Certificates | Precertificates | ||||
ALL | Unexpired | ALL | Unexpired | % of Unexpired Population | |
Internet Security Research Group | 2,834,892,521 | 264,685,335 | 2,553,476,280 | 228,023,480 | 50.18% |
Sectigo | 109,399,984 | 7,245,014 | 373,669,758 | 106,119,713 | 23.35% |
DigiCert | 560,740,357 | 44,640,273 | 497,448,389 | 45,475,972 | 10.01% |
GoDaddy | 6,371,960 | 1,874,812 | 52,669,260 | 31,293,304 | 6.89% |
Google Trust Services LLC | 17,284 | 178 | 28,112,662 | 15,443,306 | 3.40% |
Amazon | 13,540,556 | 98,980 | 104,887,859 | 14,757,650 | 3.25% |
GlobalSign nv-sa | 16,729,663 | 937 | 23,636,778 | 6,893,728 | 1.52% |
Actalis | 552 | 3 | 3,236,493 | 1,691,744 | 0.37% |
Asseco Data Systems S.A. (previously Unizeto Certum) | 6,298,472 | 620 | 9,375,742 | 1,571,852 | 0.35% |
Start Commercial (StartCom) Ltd. | 1,495,580 | 98 | 2,866,004 | 883,022 | 0.19% |
? | 1,241,463 | 214 | 3,924,285 | 567,480 | 0.12% |
Entrust | 739,901 | 524 | 2,304,521 | 554,431 | 0.12% |
SECOM Trust Systems CO., LTD. | 156,234 | -1 | 12,217,668 | 242,815 | 0.05% |
WoSign CA Limited | 88,660 | 7 | 250,823 | 110,101 | 0.02% |
Certainly LLC | 31,361 | 205 | 240,103 | 101,533 | 0.02% |
Buypass | 186,200 | 270 | 2,127,228 | 98,835 | 0.02% |
QuoVadis | 53,636 | 432 | 236,063 | 97,454 | 0.02% |
SecureTrust | 311,226 | 227 | 301,197 | 78,489 | 0.02% |
Microsoft Corporation Core Services Engineering & Operations ( “Microsoft CSEO”) | 216,448 | 73,560 | 212,905 | 74,697 | 0.02% |
Deutsche Telekom Security GmbH | 57,570 | 32 | 147,949 | 49,556 | 0.01% |
JPRS | 15,738 | 34 | 82,642 | 36,512 | 0.01% |
SwissSign AG | 237,886 | 68,272 | 83,504 | 26,975 | 0.01% |
Government of Spain, Fábrica Nacional de Moneda y Timbre (FNMT) | 86,872 | 23,866 | 57,206 | 23,772 | 0.01% |
What you will see is the top 5 CAs out of 233 issue 98.59% of all TLS certificates. While I would like to see this distribution be more normalized to ensure that the ecosystem is not overly dependent on any one entity as far as health goes it does show there are several large providers out there that support the Web who have demonstrated they can scale to meet large certificate consumption needs.

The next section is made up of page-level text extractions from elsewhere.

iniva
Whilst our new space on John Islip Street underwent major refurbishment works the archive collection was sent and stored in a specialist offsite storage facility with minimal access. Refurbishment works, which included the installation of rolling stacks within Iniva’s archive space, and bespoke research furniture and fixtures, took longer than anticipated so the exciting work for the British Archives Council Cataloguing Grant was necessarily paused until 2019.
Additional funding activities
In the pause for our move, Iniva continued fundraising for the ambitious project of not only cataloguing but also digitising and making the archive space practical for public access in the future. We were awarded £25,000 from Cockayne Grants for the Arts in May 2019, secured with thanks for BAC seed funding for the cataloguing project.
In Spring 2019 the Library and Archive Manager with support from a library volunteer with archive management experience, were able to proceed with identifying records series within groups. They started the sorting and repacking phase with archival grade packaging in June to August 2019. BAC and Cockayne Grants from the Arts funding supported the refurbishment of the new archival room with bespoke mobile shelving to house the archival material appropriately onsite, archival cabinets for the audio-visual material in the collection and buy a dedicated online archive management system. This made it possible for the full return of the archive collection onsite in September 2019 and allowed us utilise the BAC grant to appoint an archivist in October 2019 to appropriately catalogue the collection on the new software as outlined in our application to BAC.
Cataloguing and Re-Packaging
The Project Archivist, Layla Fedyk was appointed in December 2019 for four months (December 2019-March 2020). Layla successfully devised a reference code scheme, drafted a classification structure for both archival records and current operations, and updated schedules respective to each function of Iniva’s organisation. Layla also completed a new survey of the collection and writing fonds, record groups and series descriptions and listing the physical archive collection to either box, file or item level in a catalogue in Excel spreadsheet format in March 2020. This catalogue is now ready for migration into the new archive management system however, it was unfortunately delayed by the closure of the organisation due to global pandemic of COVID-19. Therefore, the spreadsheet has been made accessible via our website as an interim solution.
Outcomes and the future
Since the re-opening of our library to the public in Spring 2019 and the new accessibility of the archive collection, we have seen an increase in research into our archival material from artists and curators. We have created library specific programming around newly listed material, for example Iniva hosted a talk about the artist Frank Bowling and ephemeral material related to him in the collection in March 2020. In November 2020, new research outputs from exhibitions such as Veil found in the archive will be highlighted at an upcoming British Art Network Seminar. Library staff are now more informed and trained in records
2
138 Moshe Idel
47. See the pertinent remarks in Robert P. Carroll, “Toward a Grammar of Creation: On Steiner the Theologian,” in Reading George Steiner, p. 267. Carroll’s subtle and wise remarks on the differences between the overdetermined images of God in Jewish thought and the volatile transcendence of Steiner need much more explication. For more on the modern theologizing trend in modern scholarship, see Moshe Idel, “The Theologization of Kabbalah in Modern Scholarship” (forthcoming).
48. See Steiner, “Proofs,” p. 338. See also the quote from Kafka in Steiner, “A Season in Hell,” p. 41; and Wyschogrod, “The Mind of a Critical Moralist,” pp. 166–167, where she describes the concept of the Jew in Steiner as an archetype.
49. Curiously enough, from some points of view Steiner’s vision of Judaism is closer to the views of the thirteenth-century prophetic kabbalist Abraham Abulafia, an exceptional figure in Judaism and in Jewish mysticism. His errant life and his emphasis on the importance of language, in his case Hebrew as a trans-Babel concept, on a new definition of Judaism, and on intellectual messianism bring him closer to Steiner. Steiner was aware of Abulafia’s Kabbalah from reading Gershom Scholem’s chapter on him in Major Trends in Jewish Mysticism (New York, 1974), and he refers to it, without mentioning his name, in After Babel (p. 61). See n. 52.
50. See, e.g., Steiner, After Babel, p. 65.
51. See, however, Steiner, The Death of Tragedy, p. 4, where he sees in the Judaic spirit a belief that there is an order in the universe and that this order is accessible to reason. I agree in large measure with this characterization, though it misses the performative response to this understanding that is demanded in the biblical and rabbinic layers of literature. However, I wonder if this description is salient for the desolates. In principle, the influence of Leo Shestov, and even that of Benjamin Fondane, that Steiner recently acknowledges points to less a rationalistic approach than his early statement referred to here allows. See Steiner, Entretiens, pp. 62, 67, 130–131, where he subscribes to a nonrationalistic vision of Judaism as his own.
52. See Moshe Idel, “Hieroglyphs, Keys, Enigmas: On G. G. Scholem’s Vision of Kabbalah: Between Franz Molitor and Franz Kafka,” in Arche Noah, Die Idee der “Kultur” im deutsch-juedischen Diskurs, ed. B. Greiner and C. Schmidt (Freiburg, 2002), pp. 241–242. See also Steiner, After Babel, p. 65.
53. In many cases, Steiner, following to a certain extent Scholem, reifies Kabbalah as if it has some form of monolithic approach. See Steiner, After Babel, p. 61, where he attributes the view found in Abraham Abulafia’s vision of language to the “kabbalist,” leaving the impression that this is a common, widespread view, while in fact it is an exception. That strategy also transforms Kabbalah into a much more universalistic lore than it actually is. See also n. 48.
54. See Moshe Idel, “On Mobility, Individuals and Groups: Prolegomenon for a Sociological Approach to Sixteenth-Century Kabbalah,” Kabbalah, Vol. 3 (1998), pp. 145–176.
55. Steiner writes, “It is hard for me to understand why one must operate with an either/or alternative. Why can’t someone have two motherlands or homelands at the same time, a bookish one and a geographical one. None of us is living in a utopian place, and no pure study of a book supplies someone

One thing you will notice in this data is that the variability in the pre-certificate “ALL” and “Unexpired” count is quite large in some cases. This is because some CAs like Let’s Encrypt and Google Trust Services either predominantly, or exclusively issue shorter-lived certificates. This results in the certificate count in “All” being much higher than the “Unexpired” case.
So what can we take away from this data? I think there are four key takeaways:
- Support of certificate issuance via ACME has made shorter-lived certificates viable and they now represent the large majority of certificates on the web.
- Support of ACME has helped grow the percentage of the web that is encrypted from about half of the web to nearly 100% of the web.
- 2.15% of CAs issue 98.59% of all TLS certificates on the web.